## What is expected
Please continue the write-up below on adjusting the BLAST database, starting right after its last sentence.

## Text shown
:::::

It will take a long time since we got a great amount of sequences to process. At the end, if we take a look at how many of the 7392 sequences got a result, we will see that more than the 75% got no output after the BLAST:

$ ls -l output-blast/0.000001/ | grep ' 0 ' | wc -l

5850

If I take some of these sequences with no output and sumbit them to a BLAST process with all the NCBI database, I find insteresting results. Some show a high identity and good e-value with other Cmm lineajes that I do not have in the dabase (we only put one Cmm of reference). While others, show this tendency against plasmid sequences:

Adjusting the BLAST database

With this information, I searched for a new set of sequences:

Entity	Number of sequences
Cmm	10
Plasmids	5

I obtained the Cmm genomes from the NCBI repository

In order to trim their headers, I enhanced (at least I think is a better program), the changing-headers.sh script and did a new program in head-genomes-trim.sh. This program allows to change a great amount of genomes with only one line of code:

$ cat head-genomes-trim.sh

#!/bin/sh
# This program is to change the headers of a fasta file in order for all the
#headers to be the same for the entire file
# This is useful when the user want to concatenate all the genomes from a
#database and want to know from which of the initial genomes is the
#best match

#This program ask from the user to specify 1 input: 1) the location
#of the fasta files without the "/" character at the end

gem=$1 #Location to the genomes in fasta format without the "/" character at the end
# CREATE A DIRECTORY TO STORE THE TRIMMED GENOME
mkdir -p $gem/trim-header-genomes

ls $gem | grep -v 'trim-header-genomes' | while read line;
do fas=$(echo $line);
#CREATE A .TXT FILE TO STORE THE ORIGINAL HEADERS
grep '>' $gem/$fas > heads.txt;
cp $gem/$fas $gem/trim-header-genomes/htrim-$fas;
#REPLACE ALL THE HEADERS FOR THE SUFFIX NAME
cat heads.txt | while read line;
do sed "s/$line/>$fas/" $gem/trim-header-genomes/htrim-$fas > $gem/trim-header-genomes/temp.txt;
mv $gem/trim-header-genomes/temp.txt $gem/trim-header-genomes/htrim-$fas;
done;done

#REMOVING TEMP FILES
rm heads.txt

After submitting the new sequences to this program. I will do a new BLAST database to see if the number of identified sequences is better:

$  cat trim-c-genomes/* outgroups/* plasmids/trim-header-genomes/* cmm/other-cmm/trim-header-genomes/* > enhanced-datab.fasta
$ makeblastdb -in enhanced-datab.fasta -dbtype nucl -out ../blast/databases/enhnced-datab

With this assembled, we will run again the BLAST with this new database. First, I will move the first output to a new folder so as to not get overwritten. I will use again the sec-blast.sh.

:::::

## Excerpted data

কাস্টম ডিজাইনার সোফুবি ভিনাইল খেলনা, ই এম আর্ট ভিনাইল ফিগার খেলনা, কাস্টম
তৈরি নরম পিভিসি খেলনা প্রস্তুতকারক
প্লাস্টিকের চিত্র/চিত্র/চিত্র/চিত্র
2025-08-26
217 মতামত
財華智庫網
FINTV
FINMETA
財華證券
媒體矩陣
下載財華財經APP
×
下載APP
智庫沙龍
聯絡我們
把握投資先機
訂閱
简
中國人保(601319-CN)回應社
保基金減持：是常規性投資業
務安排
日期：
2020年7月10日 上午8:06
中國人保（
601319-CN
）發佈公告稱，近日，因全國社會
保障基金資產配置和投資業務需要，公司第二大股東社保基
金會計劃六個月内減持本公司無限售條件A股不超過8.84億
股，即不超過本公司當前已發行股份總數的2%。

:::::

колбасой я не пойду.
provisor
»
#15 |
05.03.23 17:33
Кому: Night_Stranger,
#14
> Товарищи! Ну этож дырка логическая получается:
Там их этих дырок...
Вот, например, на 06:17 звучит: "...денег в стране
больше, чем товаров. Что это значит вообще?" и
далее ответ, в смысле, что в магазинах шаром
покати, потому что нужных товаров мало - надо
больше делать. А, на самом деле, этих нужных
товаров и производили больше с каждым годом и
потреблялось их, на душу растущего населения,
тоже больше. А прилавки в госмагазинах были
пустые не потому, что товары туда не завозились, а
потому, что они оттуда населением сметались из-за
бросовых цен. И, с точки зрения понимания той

:::::

## Your response
$ mv output-blast/ first-database-output/
$ sh sec-blast.sh ../databases/enhnced-datab extracted-cmm-choi/ind-reads/

Again, since we have a lot of sequences, it will take some minutes to complete the process. If we want to see the results, we will see that close to 400 sequences are now identified. But we still have more than 50% of the sequences without an output:

$ ls -l capsi-choi/output-blast/0.000001/ | grep ' 0 ' | wc -l

5431

BLAST with the plasmid sequences

It is interesting that some of the sequences presented a better e-value when aligned to a plasmid sequence. I will do a database with these sequences and see how many of the sequences get an output.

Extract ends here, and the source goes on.